= PROBLEM DETAILS =
All pictures are to be excluded when the data below is output verbatim.

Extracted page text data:
----------------
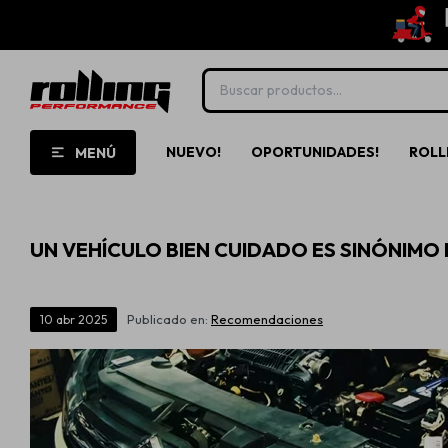
NUEVO!
OPORTUNIDADES!
ROLL
MENÚ
UN VEHÍCULO BIEN CUIDADO ES SINÓNIMO D
Publicado en:
Recomendaciones
10
abr
2025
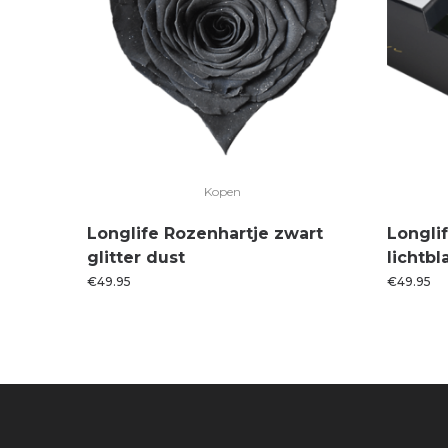
Kopen
Longlife Rozenhartje zwart
Longli
glitter dust
lichtb
€
49.95
€
49.95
----------------
= RESPONSE FOR THIS EXERCISE =
NUEVO!
OPORTUNIDADES!
ROLL
MENÚ
UN VEHÍCULO BIEN CUIDADO ES SINÓNIMO D
Publicado en:
Recomendaciones
10
abr
2025
Kopen
Longlife Rozenhartje zwart
Longli
glitter dust
lichtb
€
49.95
€
49.95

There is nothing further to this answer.